- Directed by: Robert A. Duncan
- Written by: writer Robert A. Duncan story Morley Callaghan
- Produced by: Andy Thomson Robert Verrall
- Starring: Michael Ironside Nicholas Podbrey
- Cinematography: Andreas Poulsson
- Edited by: Ginny Stikeman
- Music by: Chris Crilly
- Production company: Atlantis Films
- Distributed by: WonderWorks
- Release date: 1985;
- Running time: 24 minutes
- Country: Canada
- Language: English

= The Cap =

The Cap is a 1985 Canadian short film directed and written by Robert A. Duncan. The film is based on a short story by Morley Callaghan.

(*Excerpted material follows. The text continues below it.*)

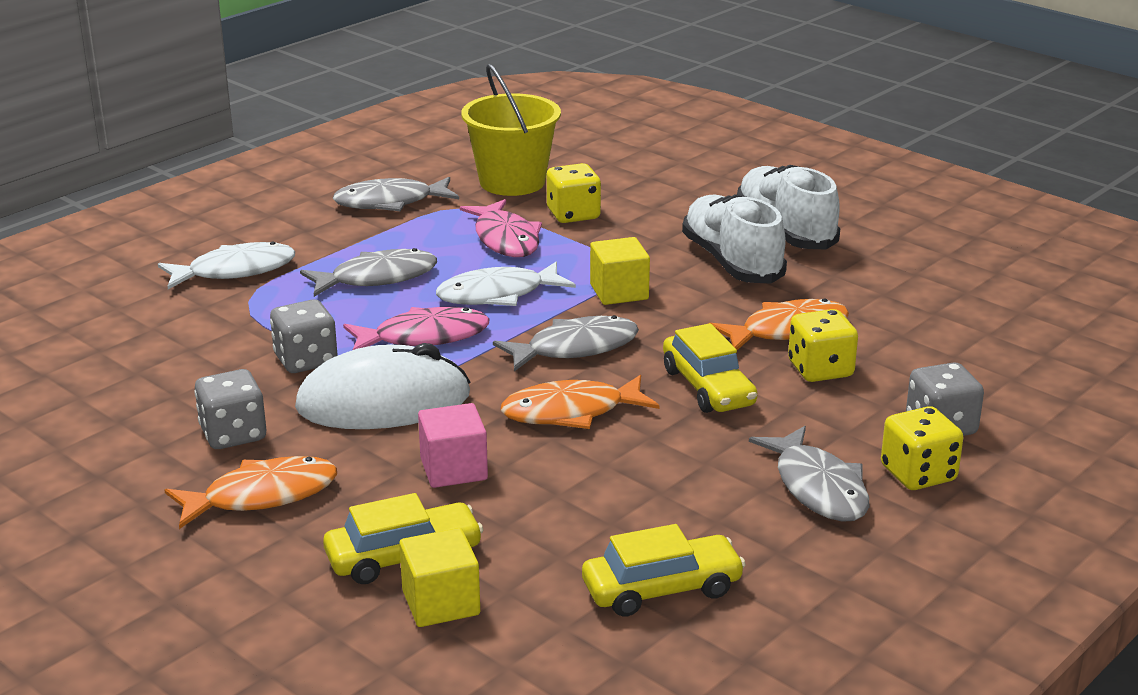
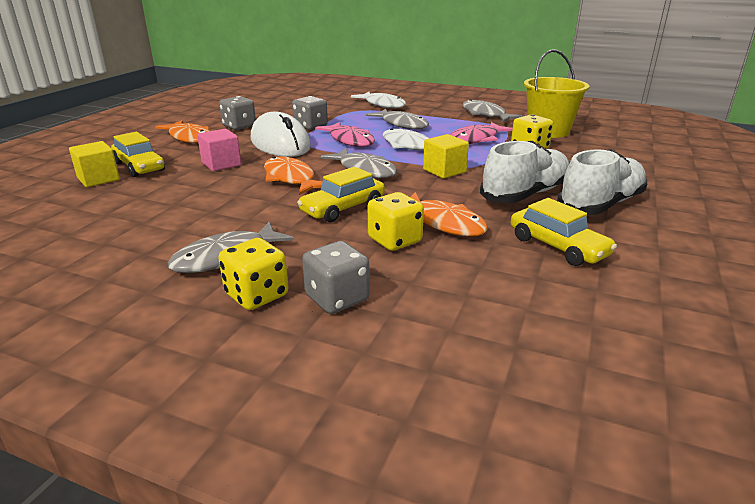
camera: 70 degrees right, 0 degrees up
yellow car [582,524,746,617] -> yellow car moved to [511,198,617,266]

The film was produced by Michael MacMillan, Seaton McLean, Janice Platt Andy Thomson. The production agencies were Atlantis Films Limited and the National Film Board of Canada.

==Plot==
The plot centres on a young boy from Montreal named Steve (Nicholas Podbrey) who is given a baseball cap by his idol, Andre Dawson of the Montreal Expos. One day, Steve loses the cap and soon after discovers that it was found by the boy of a wealthy businessman. Steve along with his unemployed father (Michael Ironside), go to the wealthy boy's house to discuss the matter. After a long and heated debate, Steve and his father leave empty-handed.

==Reception==
The Cap was named to the ALA Notable Children's Videos list in 1984.